:: Your assignment ::
Read through the listing below, and copy every line where the string "para" appears.

Start of Block

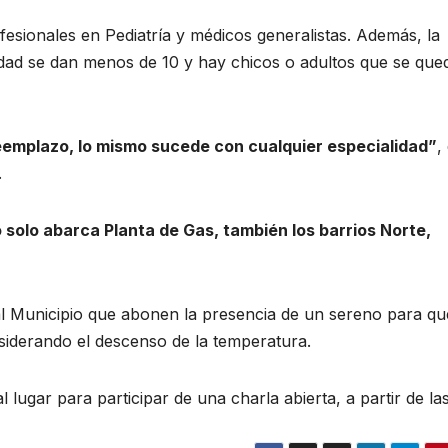
fesionales en Pediatría y médicos generalistas. Además, la
idad se dan menos de 10 y hay chicos o adultos que se que
reemplazo, lo mismo sucede con cualquier especialidad”
,
.
o solo abarca Planta de Gas, también los barrios Norte,
 al Municipio que abonen la presencia de un sereno para qu
siderando el descenso de la temperatura.
 lugar para participar de una charla abierta, a partir de las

End of Block

:: Exercise output ::
 al Municipio que abonen la presencia de un sereno para qu
 lugar para participar de una charla abierta, a partir de las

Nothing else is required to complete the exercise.